--- Records supplied ---

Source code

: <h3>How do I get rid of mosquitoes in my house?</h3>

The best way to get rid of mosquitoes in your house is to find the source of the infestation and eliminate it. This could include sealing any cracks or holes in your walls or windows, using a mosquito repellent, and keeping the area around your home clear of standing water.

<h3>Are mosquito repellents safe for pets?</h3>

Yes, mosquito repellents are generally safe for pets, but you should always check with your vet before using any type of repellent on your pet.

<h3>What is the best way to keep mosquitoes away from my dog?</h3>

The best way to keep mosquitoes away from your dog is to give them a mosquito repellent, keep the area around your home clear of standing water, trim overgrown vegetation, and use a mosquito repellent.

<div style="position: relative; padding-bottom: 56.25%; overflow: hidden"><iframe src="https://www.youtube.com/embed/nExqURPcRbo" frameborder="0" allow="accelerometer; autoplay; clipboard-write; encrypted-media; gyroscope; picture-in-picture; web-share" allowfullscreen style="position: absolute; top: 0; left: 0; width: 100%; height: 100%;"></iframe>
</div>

---
--- Records supplied ---

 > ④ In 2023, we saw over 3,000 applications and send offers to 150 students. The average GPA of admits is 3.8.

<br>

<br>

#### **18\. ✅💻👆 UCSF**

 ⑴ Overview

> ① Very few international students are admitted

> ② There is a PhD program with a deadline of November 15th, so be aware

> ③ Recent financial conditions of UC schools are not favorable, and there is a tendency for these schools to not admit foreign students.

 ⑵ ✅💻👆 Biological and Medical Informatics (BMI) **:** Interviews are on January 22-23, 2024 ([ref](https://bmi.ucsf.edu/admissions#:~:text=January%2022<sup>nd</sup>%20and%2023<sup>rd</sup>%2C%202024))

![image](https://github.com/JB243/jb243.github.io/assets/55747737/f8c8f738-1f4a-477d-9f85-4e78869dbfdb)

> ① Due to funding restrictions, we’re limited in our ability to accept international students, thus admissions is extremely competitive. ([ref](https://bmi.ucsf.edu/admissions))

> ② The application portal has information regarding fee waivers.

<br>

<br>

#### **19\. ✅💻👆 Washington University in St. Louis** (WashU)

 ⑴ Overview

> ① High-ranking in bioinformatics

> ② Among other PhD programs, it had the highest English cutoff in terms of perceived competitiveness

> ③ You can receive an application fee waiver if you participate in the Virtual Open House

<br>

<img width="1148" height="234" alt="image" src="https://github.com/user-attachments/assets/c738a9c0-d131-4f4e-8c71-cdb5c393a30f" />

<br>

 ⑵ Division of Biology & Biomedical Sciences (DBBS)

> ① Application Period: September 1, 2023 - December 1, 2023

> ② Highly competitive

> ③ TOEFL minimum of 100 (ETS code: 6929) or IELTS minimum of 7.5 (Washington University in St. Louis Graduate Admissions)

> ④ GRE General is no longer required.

---

**What you need to do**
Which lines of the listing contain the string "with"? Copy every one of them.

**Expected answer**
Yes, mosquito repellents are generally safe for pets, but you should always check with your vet before using any type of repellent on your pet.
> ② There is a PhD program with a deadline of November 15th, so be aware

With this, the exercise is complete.